この、権利と義務がワンセット、というのは非常に自民党改憲草案と通低する発想。なにか義務を果たさないと権利主張しちゃいけないと改憲草案起草者は考えてると思う。およそ人間であるだけでこういう人権があるんだよという発想ではない。 https://t.co/5Q0yTAgbHR
— 弁護士 太田啓子 (@katepanda2) 2017年4月21日
権利と義務はワンセットと言うのは間違い、ということをおっしゃっているのだと思う。私もそれはその通りだと思う。ここで言う義務と言うのは憲法で定められている「勤労、納税、教育」の義務のことだろう。三大義務を果たさないと権利主張はデキない、というわけではない。

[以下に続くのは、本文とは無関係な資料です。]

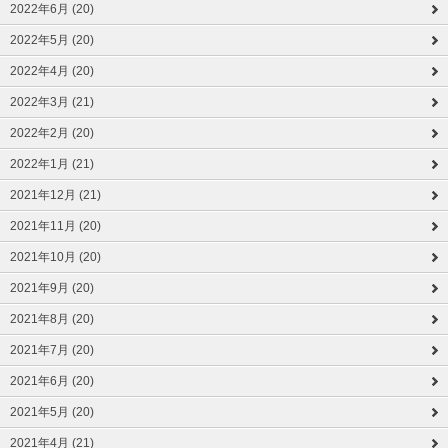
2022年6月 (20)
2022年5月 (20)
2022年4月 (20)
2022年3月 (21)
2022年2月 (20)
2022年1月 (21)
2021年12月 (21)
2021年11月 (20)
2021年10月 (20)
2021年9月 (20)
2021年8月 (20)
2021年7月 (20)
2021年6月 (20)
2021年5月 (20)
2021年4月 (21)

なのでそういう意味ではこの弁護士さんとは同じと言えるのだが、権利行使は当然であるという姿勢はあまり好きではない。権利行使にはやはり憲法に定められた三大義務とは別に他の義務が存在しているのではないだろうか。
権利を得るために多くの人が犠牲になった歴史
なぜ他に義務があるのか?といえば、権利を得るために多くの人が犠牲になってきた歴史があるからだ。日本の場合は民主主義をアメリカから無理やり押し付けられたところもあるが、大正デモクラシーの例からもわかるように、様々な人が権利を得るために動いてきた歴史がある。

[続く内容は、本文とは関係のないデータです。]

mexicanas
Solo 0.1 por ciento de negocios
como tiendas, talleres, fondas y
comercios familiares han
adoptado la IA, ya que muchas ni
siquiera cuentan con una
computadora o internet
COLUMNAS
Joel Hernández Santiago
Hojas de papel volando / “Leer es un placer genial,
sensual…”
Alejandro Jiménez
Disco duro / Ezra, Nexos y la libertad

選挙も最近では18歳から投票できるようになったが、普通選挙が実行されるまでは男性だけ、収入が一定以上あるものでなければ投票できないなどの差別があった。女性の権利で言えば男女雇用機会均等法が制定されるまで、多くの人の努力があった。
海外であれば王政から民主政に変わる際、大量の血が流れたフランスもあれば、内紛を起こしたルワンダの歴史もある。今講師できる権利は多くの人の血と努力の結晶によって作られたと言えるだろう。
後世に権利を残し続ける義務がある
実際には権利を行使するために、義務と言うものは特にない。あるとすれば権利を行使するために行動することくらいのものだが、それともう一つ「後世に権利を引き継いで・残していく義務」はあると思う。せっかく得た権利なのだから、長く続ける様に後世に残す努力が必要だ。

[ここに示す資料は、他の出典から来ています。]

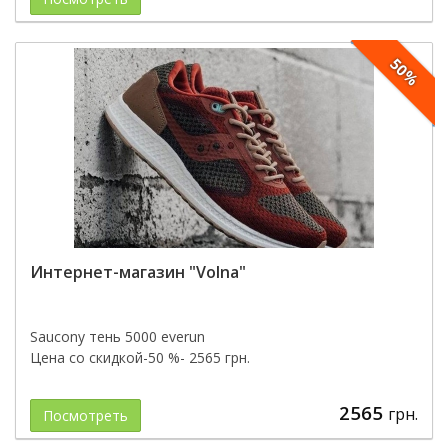
50%
Интернет-магазин "Volna"
Saucony тень 5000 everun
Цена со скидкой-50 %- 2565 грн.
2565
грн.
Посмотреть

もちろんそれのおかげで今でも大正時代の民法の規定が残っているなど、立法府の怠慢のようなことも起こりうる。既得権益になりうることもあるので、全体最適を考えないといけない。
しかし多くの人のプラスになる権利であれば、後世の人に残す義務はあるだろう。その努力を払うことこそ、権利を行使するための義務ではなかろうか。